The German woman stared at Sarah. ‘I have my own reasons for believing it is important to remember. One of my great grandfathers carried a knife just like that,’ she pointed to an SS dagger in a glass case, ‘and wore the Death’s Head on his collar. He served with the Das Reich panzer division in the Soviet Union and in France. For the first fifteen years of my life I was brought up to think of him as a hero. But then I began to read and to understand what happened in my country, and the things that were done in my country’s name.’

‘I’m sorry, I shouldn’t have… I understand.’

‘No, you do not understand. I had another great grandfather, a pastor in the town, and one of the few who did protest at the treatment of the prisoners in the camp. He was not a brave man, but felt he had an obligation to help these people. He is one of the fifty-six shot by the Gestapo. They burned his body and ground his bones into the dust. Now do you understand?’

Sarah nodded wordlessly.

‘One a hero and the other to be forgotten. But I will not let them forget. To us, the people of my generation, this is not just history. It is a lesson that we must never allow anything like it to happen again. We will go to the castle now.’

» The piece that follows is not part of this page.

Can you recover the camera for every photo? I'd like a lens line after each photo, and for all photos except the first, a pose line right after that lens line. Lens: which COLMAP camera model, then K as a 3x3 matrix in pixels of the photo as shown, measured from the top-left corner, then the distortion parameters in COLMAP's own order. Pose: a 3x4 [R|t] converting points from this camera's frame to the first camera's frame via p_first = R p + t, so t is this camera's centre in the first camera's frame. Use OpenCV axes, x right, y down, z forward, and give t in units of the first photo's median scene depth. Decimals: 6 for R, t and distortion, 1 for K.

She led the way over the drawbridge and into the triangular courtyard. Jamie could see the German girl was struggling to control her emotions.

‘What the hell was that all about?’ he whispered.

‘I just wanted to know.’

‘Know what? None of this is new. You must have heard stories like that a hundred times.’

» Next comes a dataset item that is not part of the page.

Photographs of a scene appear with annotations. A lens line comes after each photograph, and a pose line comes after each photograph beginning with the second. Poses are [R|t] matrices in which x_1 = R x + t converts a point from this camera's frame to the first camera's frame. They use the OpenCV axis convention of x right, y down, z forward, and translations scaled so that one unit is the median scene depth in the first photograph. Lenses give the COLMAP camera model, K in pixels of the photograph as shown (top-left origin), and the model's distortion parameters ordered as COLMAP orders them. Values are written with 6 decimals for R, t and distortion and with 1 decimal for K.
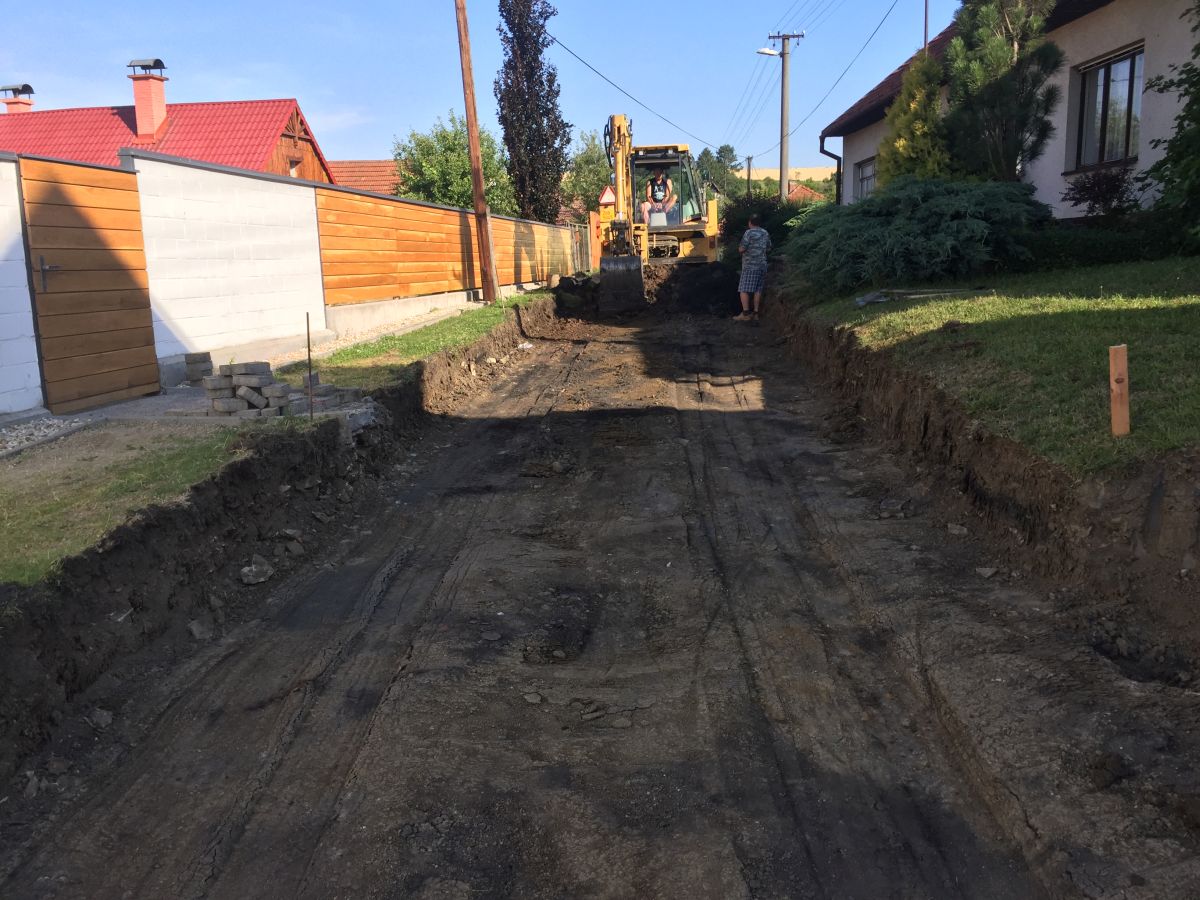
lens RADIAL K [[1016.3, 0, 605.0], [0, 1016.3, 443.8], [0, 0, 1]] dist [0.079999, -0.103758]
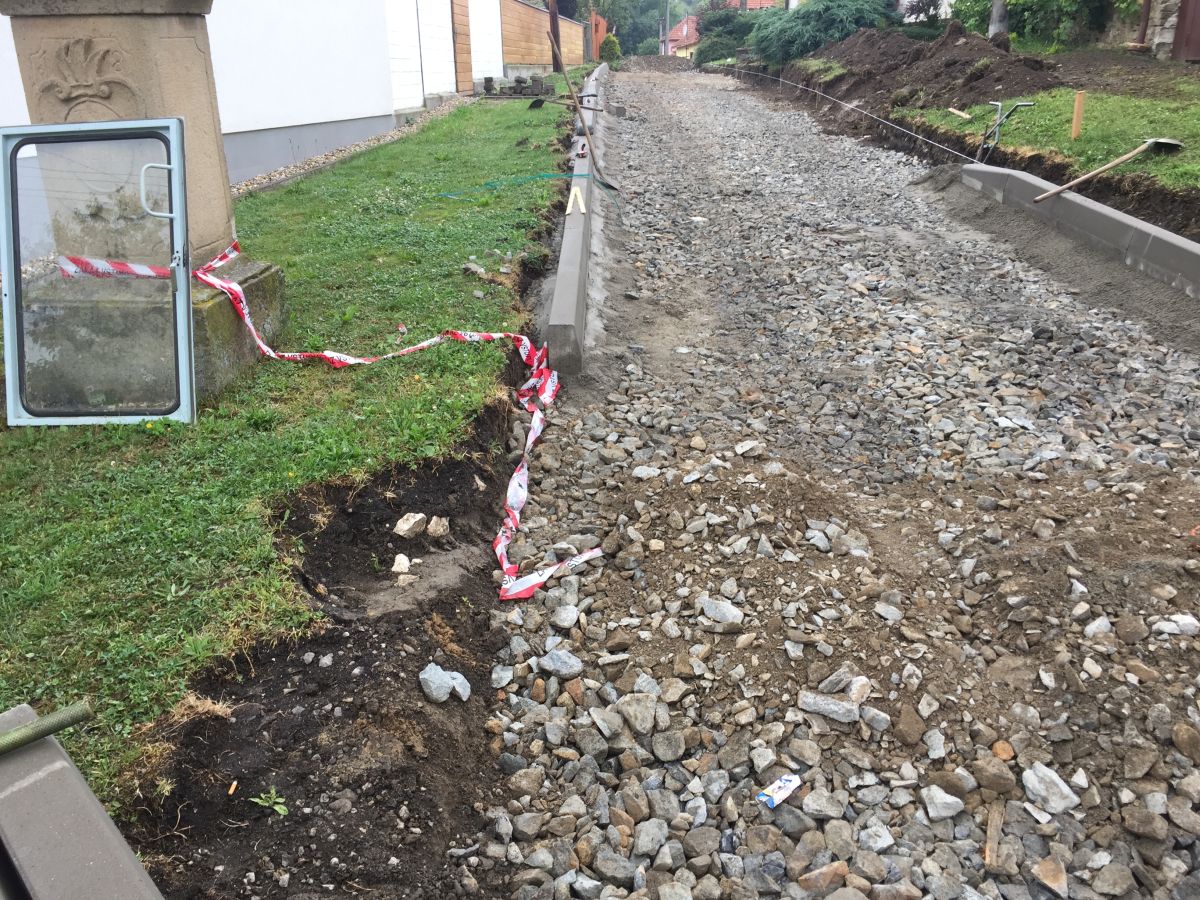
lens RADIAL K [[1016.3, 0, 604.2], [0, 1016.3, 445.9], [0, 0, 1]] dist [0.079999, -0.103758]
pose [[0.998565, -0.003404, 0.053450, -0.085878], [-0.005979, 0.984657, 0.174400, 0.098760], [-0.053224, -0.174469, 0.983223, -0.423924]]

‘Yes, but this isn’t stories. This is where it happened. People died to create this monstrosity for a megalomaniac. This place is evil. Can’t you feel it? It’s as if the spirits of the SS are still here in the walls all around us. They should have blown the whole damned thing to kingdom come.’

Jamie stared at her.

‘Look, I’m sorry. Maybe it’s something in the air. I’m over it now. Forgive me?’

‘OK,’ he said, and took her hand as they walked through the door of the north tower and into the heart of Himmler’s Camelot.